Tutti i cittadini hanno pari dignità sociale e sono eguali davanti alla legge, senza distinzione di sesso, di razza, di lingua, di religione, di opinioni politiche, di condizioni personali e sociali.

E` compito della Repubblica rimuovere gli ostacoli di ordine economico e sociale, che, limitando di fatto la libertà e l’eguaglianza dei cittadini, impediscono il pieno sviluppo della persona umana e l’effettiva partecipazione di tutti i lavoratori all’organizzazione politica, economica e sociale del Paese.

(Articolo terzo della Repubblica italia)

Il promuovere la rimozioni di ostacoli, però, non può passare se non dalla cultura, dall’educazione e dalla scuola in sé. Nella società della globalizzazione, le integrazioni vengono promosse dal punto di vista economico, che poi influirà sul contesto sociale, ma la formazione di quello stesso strato di popolazione è lasciata allo sbando dal punto di vista della formazione culturale; ciò che in primis potrebbe abbattere le barriere create dalle diversità linguistiche, morali, economiche, ideologiche e sociali. La canalizzazione del desiderio, quindi, passa per lo strato della struttura capitalista, che perviene queste linee di fuga e le dispone su un piano ben definito, con sbocchi precostruiti per un’élite di persone che formeranno poi gli ambiti di potere del Paese.

Michel Foucault

Michel Foucault

Se, da un lato, possiamo tenere conto di un lavoro estratto dall’opera di Foucault, “Il soggetto e il potere” del 1982, nel quale vengono delineati i bordi per una definizione di una specifica forma di potere:

Questa forma di potere si applica nella vita quotidiana categorizzando gli individui, marchiandoli della loro individualità, incatenandoli alla loro identità, imponendo una legge della verità in se stesso; la quale l’individuo e la collettività deve riconoscersi.
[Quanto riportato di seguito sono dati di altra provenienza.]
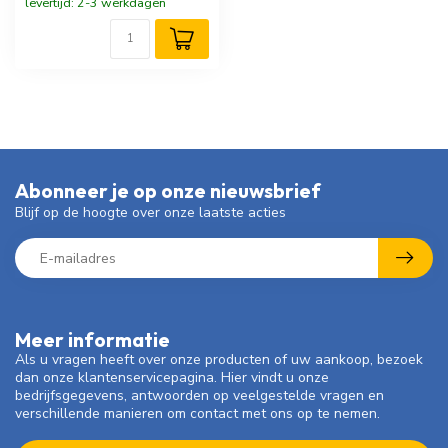
levertijd: 2-3 werkdagen
Abonneer je op onze nieuwsbrief
Blijf op de hoogte over onze laatste acties
Meer informatie
Als u vragen heeft over onze producten of uw aankoop, bezoek
dan onze klantenservicepagina. Hier vindt u onze
bedrijfsgegevens, antwoorden op veelgestelde vragen en
verschillende manieren om contact met ons op te nemen.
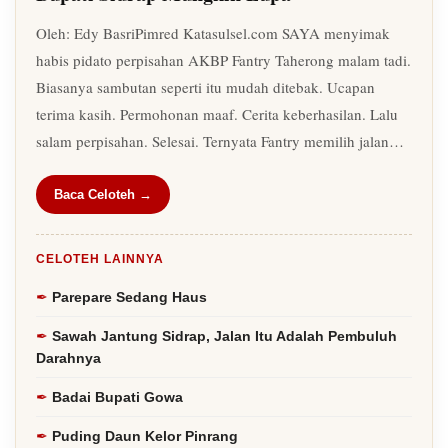
Oleh: Edy BasriPimred Katasulsel.com SAYA menyimak
habis pidato perpisahan AKBP Fantry Taherong malam tadi.
Biasanya sambutan seperti itu mudah ditebak. Ucapan
terima kasih. Permohonan maaf. Cerita keberhasilan. Lalu
salam perpisahan. Selesai. Ternyata Fantry memilih jalan…
Baca Celoteh →
CELOTEH LAINNYA
Parepare Sedang Haus
Sawah Jantung Sidrap, Jalan Itu Adalah Pembuluh
Darahnya
Badai Bupati Gowa
Puding Daun Kelor Pinrang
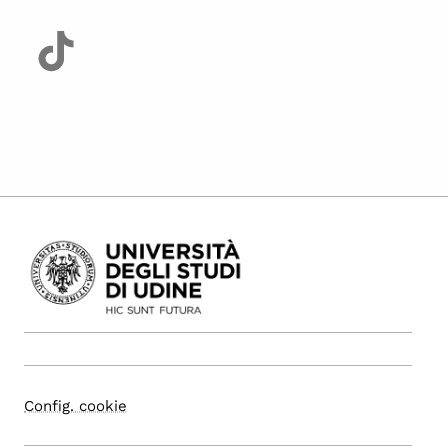
Config. cookie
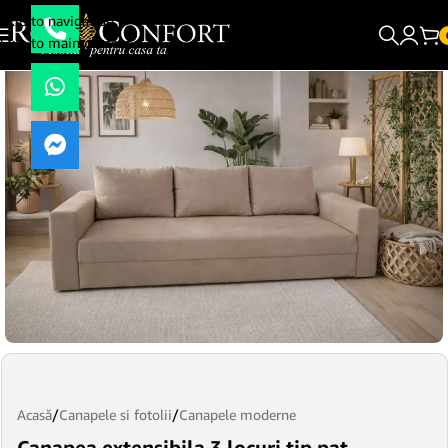
Skip to navigation
Skip to main content
Acasă
/
Canapele si fotolii
/
Canapele moderne
Canapea extensibila 3 locuri tip pat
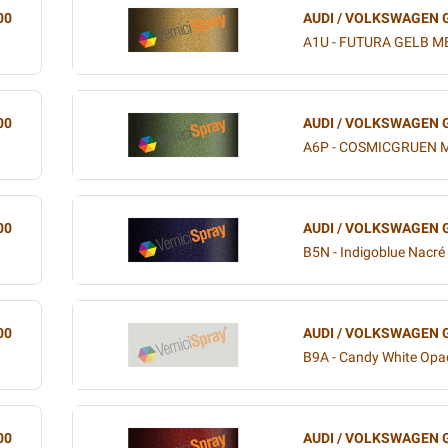
00
AUDI / VOLKSWAGEN 
A1U - FUTURA GELB ME
00
AUDI / VOLKSWAGEN 
A6P - COSMICGRUEN M
00
AUDI / VOLKSWAGEN 
B5N - Indigoblue Nacré 
00
AUDI / VOLKSWAGEN 
B9A - Candy White Op
00
AUDI / VOLKSWAGEN 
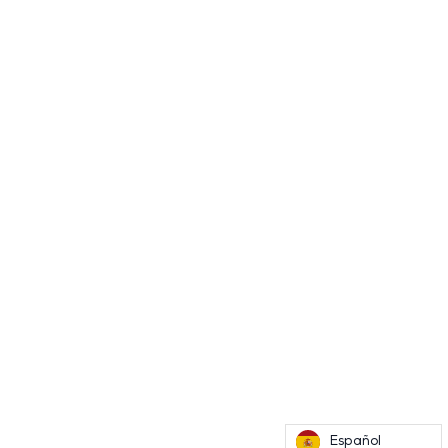
Español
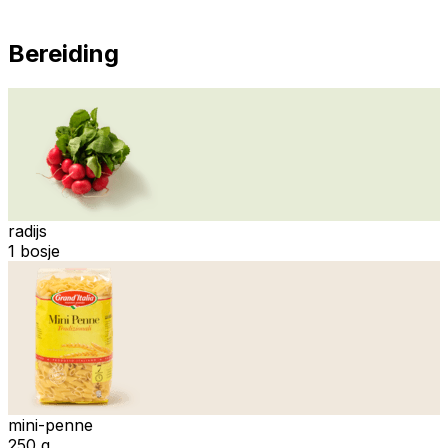
Bereiding
radijs
1 bosje
mini-penne
250 g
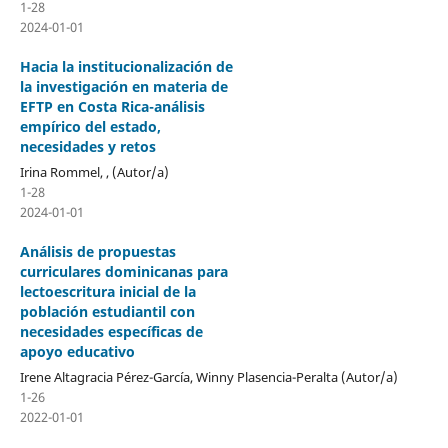
1-28
2024-01-01
Hacia la institucionalización de
la investigación en materia de
EFTP en Costa Rica-análisis
empírico del estado,
necesidades y retos
Irina Rommel, , (Autor/a)
1-28
2024-01-01
Análisis de propuestas
curriculares dominicanas para
lectoescritura inicial de la
población estudiantil con
necesidades específicas de
apoyo educativo
Irene Altagracia Pérez-García, Winny Plasencia-Peralta (Autor/a)
1-26
2022-01-01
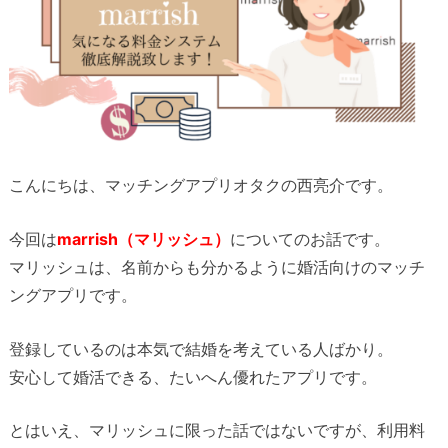
こんにちは、マッチングアプリオタクの西亮介です。
今回は
marrish（マリッシュ）
についてのお話です。
マリッシュは、名前からも分かるように婚活向けのマッチ
ングアプリです。
登録しているのは本気で結婚を考えている人ばかり。
安心して婚活できる、たいへん優れたアプリです。
とはいえ、マリッシュに限った話ではないですが、利用料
Una forma di potere che soggioga l’individuo.

In questa critica di Foucault al sistema di dominazione in atto sull’individuo, egli identifica nella figura dello Stato il principale indiziato, sia nel suo complesso democratico sia come forma di utilizzo del potere:

Lo stato è raffigurato come una sorta di potere politico che ignora gli individui, proponendosi solamente alla sicurezza degli interessi della totalità o di un élite al di sopra dei cittadini e, continua, il potere dello stato è sia individualizzante che totalizzante. Questo paradosso che si forma all’interno dell’istituzione statale è dovuta alla canalizzazione del desiderio attraverso apparati burocratici, i quali sono composti da singoli individui che muovono l’ingranaggio della democrazia. Bisogna sottomettersi a determinate procedure, a determinate norme costituite.
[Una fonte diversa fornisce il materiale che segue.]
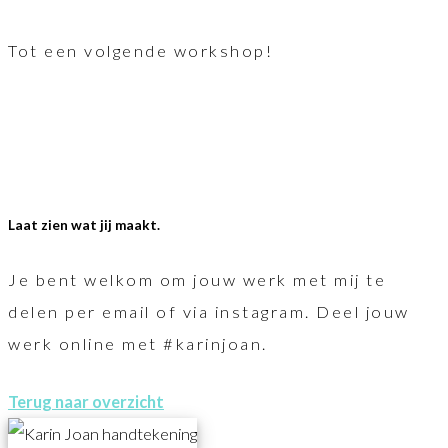
Tot een volgende workshop!
Laat zien wat jij maakt.
Je bent welkom om jouw werk met mij te
delen per email of via instagram. Deel jouw
werk online met #karinjoan.
Terug naar overzicht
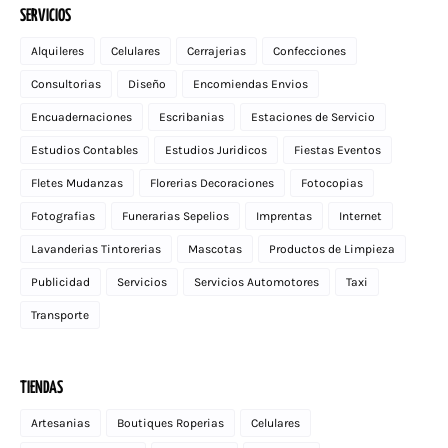
SERVICIOS
Alquileres
Celulares
Cerrajerias
Confecciones
Consultorias
Diseño
Encomiendas Envios
Encuadernaciones
Escribanias
Estaciones de Servicio
Estudios Contables
Estudios Juridicos
Fiestas Eventos
Fletes Mudanzas
Florerias Decoraciones
Fotocopias
Fotografias
Funerarias Sepelios
Imprentas
Internet
Lavanderias Tintorerias
Mascotas
Productos de Limpieza
Publicidad
Servicios
Servicios Automotores
Taxi
Transporte
TIENDAS
Artesanias
Boutiques Roperias
Celulares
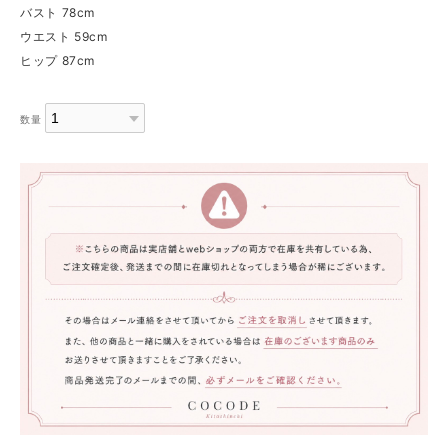
バスト 78cm
ウエスト 59cm
ヒップ 87cm
数量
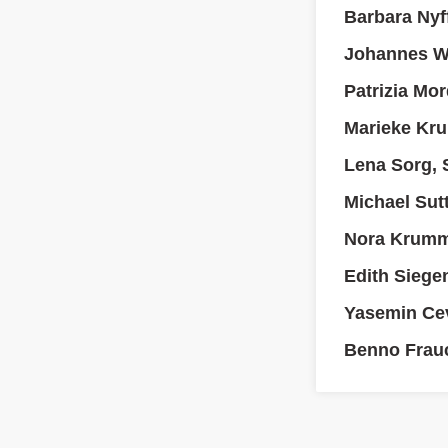
Barbara Nyff
Johannes Wa
Patrizia Mor
Marieke Kru
Lena Sorg, 
Michael Sutt
Nora Krumm
Edith Siege
Yasemin Cev
Benno Frauc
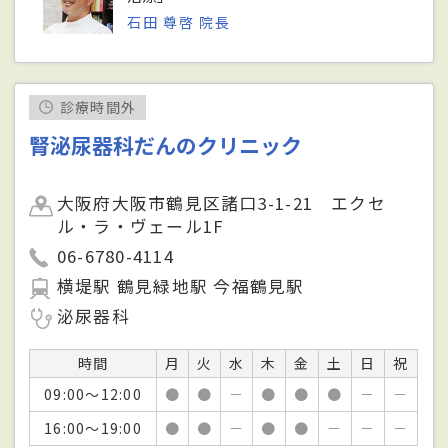
石田 尊啓 院長
診療時間外
腎泌尿器科だんのクリニック
大阪府大阪市鶴見区諸口3-1-21 エクセ
ル・ラ・ヴェール1F
06-6780-4114
横堤駅 鶴見緑地駅 今福鶴見駅
泌尿器科
時間
月
火
水
木
金
土
日
祝
09:00～12:00
●
●
－
●
●
●
－
－
16:00～19:00
●
●
－
●
●
－
－
－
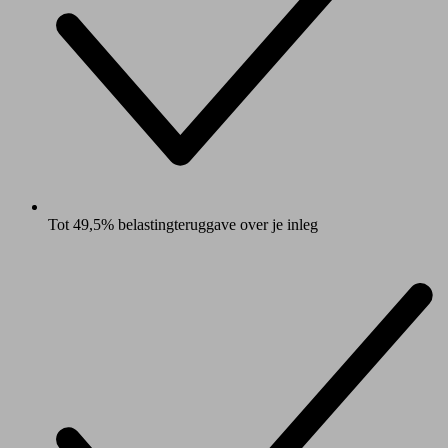
Tot 49,5% belastingteruggave over je inleg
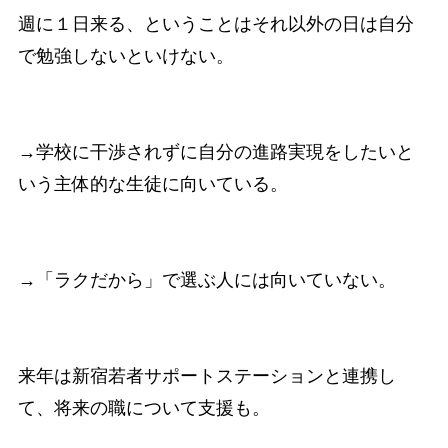
週に１日来る、ということはそれ以外の日は自分
で勉強しないといけない。
→学校に干渉されずに自分の進路実現をしたいと
いう主体的な生徒に向いている。
→「ラクだから」で選ぶ人には向いていない。
来年は新宿若者サポートステーションと連携し
て、将来の職について支援も。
Risuona dunque sempre più forte il “Was heisst Aufklarung?” kantiano: “Chi siamo, davvero?”. Come ci riconosciamo con il titolo di società in questo determinato periodo storico? Come riconosciamo noi stessi, se non siamo nemmeno capaci di comprendere il diverso?  Siamo di fronte al paradosso del capitalismo, nel quale la carcassa della scuola viene smembrata fino all’osso, in cui si cerca di contrapporre all’integrazione sociale una dogmatizzazione del modus vivendi proprio del desiderio. Andrà, infine, effettuata una presa di coscienza collettiva, fuori dai canoni dell’istituzione opprimente del capitalismo, in grado di costruire un’identità partendo dalla molteplicità, costruendo finalmente una cultura di tutti, per tutti.